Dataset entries
========================

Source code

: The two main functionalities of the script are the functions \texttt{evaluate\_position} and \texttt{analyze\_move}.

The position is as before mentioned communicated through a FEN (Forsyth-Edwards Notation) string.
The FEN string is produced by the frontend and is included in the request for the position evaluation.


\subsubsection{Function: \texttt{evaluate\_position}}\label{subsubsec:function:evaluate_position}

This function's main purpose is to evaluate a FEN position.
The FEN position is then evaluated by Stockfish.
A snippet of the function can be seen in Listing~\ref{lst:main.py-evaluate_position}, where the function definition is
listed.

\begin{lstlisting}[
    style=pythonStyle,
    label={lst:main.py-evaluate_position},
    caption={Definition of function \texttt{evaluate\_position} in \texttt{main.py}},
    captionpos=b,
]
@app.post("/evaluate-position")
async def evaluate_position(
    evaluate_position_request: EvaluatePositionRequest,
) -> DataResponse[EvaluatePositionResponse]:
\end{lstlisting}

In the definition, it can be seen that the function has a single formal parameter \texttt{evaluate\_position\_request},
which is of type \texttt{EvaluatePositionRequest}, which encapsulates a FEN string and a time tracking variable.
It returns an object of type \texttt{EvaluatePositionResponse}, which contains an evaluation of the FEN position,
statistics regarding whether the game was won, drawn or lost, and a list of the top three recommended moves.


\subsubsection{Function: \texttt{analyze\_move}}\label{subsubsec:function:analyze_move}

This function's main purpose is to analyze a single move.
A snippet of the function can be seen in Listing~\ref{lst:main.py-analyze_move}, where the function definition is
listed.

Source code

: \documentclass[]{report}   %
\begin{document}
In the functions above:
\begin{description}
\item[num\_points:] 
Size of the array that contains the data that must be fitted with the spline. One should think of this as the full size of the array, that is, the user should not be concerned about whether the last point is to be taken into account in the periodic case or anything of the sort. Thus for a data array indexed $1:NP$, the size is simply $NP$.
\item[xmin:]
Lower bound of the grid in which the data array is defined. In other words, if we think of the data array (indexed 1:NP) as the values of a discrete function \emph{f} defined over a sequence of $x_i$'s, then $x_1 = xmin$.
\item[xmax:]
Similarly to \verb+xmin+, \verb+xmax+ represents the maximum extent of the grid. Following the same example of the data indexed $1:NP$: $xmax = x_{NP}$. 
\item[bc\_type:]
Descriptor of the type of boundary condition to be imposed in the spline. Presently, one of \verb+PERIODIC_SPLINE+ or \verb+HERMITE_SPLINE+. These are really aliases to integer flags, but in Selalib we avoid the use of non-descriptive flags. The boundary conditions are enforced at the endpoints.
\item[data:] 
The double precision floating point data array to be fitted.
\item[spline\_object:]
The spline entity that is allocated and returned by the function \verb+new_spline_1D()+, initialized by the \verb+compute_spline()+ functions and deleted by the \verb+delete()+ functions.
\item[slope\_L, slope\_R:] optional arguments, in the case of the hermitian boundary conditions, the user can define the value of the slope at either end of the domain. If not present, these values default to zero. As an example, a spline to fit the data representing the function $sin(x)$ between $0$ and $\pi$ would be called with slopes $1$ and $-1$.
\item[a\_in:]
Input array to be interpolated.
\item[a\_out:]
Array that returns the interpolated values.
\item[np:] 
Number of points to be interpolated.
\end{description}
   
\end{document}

========================

> _Job_: I'd like an exact copy of the lines above, from the very first one through the line that contains "statistics regarding whether", with nothing else added.

> _Written solution_:
Source code

: The two main functionalities of the script are the functions \texttt{evaluate\_position} and \texttt{analyze\_move}.

The position is as before mentioned communicated through a FEN (Forsyth-Edwards Notation) string.
The FEN string is produced by the frontend and is included in the request for the position evaluation.


\subsubsection{Function: \texttt{evaluate\_position}}\label{subsubsec:function:evaluate_position}

This function's main purpose is to evaluate a FEN position.
The FEN position is then evaluated by Stockfish.
A snippet of the function can be seen in Listing~\ref{lst:main.py-evaluate_position}, where the function definition is
listed.

\begin{lstlisting}[
    style=pythonStyle,
    label={lst:main.py-evaluate_position},
    caption={Definition of function \texttt{evaluate\_position} in \texttt{main.py}},
    captionpos=b,
]
@app.post("/evaluate-position")
async def evaluate_position(
    evaluate_position_request: EvaluatePositionRequest,
) -> DataResponse[EvaluatePositionResponse]:
\end{lstlisting}

In the definition, it can be seen that the function has a single formal parameter \texttt{evaluate\_position\_request},
which is of type \texttt{EvaluatePositionRequest}, which encapsulates a FEN string and a time tracking variable.
It returns an object of type \texttt{EvaluatePositionResponse}, which contains an evaluation of the FEN position,
statistics regarding whether the game was won, drawn or lost, and a list of the top three recommended moves.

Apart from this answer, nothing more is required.